Grant Wallace
CS 597d

Observation 8:

Code Generation Schema for Modulo Scheduled Loops [1]

Strengths:
    Presents a good motivation for using techniques that eliminate pre-conditioning in modulo scheduled loops, especially in VLIW and deep pipeline processors. Figure 5 shows that only in a very narrow band (of iterations per loop) is the speedup near ideal for these two types of processors. The curve has the look of an exponential decay, leading to large bands where speedup is far from ideal, and the problem gets worse as the modulo number increases (more concurrent iterations in the kernel schedule).
    The modulo number tends to be large for VLIW processors because the initialization interval is short (it can start an iteration quickly due to IPL), but it must have enough kernel stages to allow completion of the iteration. The result is that it is able to begin many iterations before the first one completes, thus a high modulo number. With deep pipeline processors, there is a similar effect produced by the long instruction latencies. Since the latency of an iteration has increased, more iterations can be started before the first finishes.
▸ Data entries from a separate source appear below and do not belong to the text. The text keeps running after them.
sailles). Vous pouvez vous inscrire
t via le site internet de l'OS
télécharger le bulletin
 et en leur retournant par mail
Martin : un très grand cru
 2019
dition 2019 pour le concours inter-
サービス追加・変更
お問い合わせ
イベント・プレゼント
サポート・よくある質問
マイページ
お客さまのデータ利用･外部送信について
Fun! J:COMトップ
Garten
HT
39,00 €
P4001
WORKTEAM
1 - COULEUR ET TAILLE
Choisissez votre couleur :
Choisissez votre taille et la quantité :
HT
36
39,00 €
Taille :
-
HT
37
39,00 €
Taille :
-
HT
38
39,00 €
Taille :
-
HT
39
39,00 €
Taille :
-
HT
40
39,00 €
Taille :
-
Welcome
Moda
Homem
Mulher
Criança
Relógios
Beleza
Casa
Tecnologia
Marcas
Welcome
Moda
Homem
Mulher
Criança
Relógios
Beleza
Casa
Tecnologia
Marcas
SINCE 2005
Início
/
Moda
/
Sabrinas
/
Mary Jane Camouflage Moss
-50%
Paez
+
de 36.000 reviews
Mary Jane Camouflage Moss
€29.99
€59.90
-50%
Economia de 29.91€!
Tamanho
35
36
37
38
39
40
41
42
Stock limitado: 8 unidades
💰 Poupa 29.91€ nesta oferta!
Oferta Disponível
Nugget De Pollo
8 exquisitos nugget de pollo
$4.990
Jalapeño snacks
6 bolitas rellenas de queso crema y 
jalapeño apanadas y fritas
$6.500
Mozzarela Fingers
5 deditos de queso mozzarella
    Note that the reduction in speedup is because the pre-condition section has no inter-loop IPL and must execute up to the modulo number of these iterations before entering the modulo scheduled loop. The affect that this has on speedup will reduce as the total number of loop iterations increases (i.e. at iterations = infinite, the speedup will be ideal no matter what the modulo number). So this leads to the question, what is the average number of loop iterations, and what is that performance hit.

Weaknesses:
    No benchmark results are shown or discussed. The implementation needed to avoid pre-conditioning could be expensive it terms of hardware (predication, speculation, rotating register files), and in terms of software (compiler complexity, code size). So it would be good to see how much overall speedup these techniques achieve. Note also that modulo scheduling can only be done on inner-loops without function calls, and that the performance hit due to pre-conditioning decreases as iterations per loop increases. My intuitive guess is that inner-loops without function calls might be executed many iterations on average.

[1] B. R. Rau, M. S. Schlansker, and P. P. Tirumalai. "Code generation schema for modulo scheduled loops." In Proceedings of the 25th Annual International Symposium on Microarchitecture, pages 158-169, December 1992.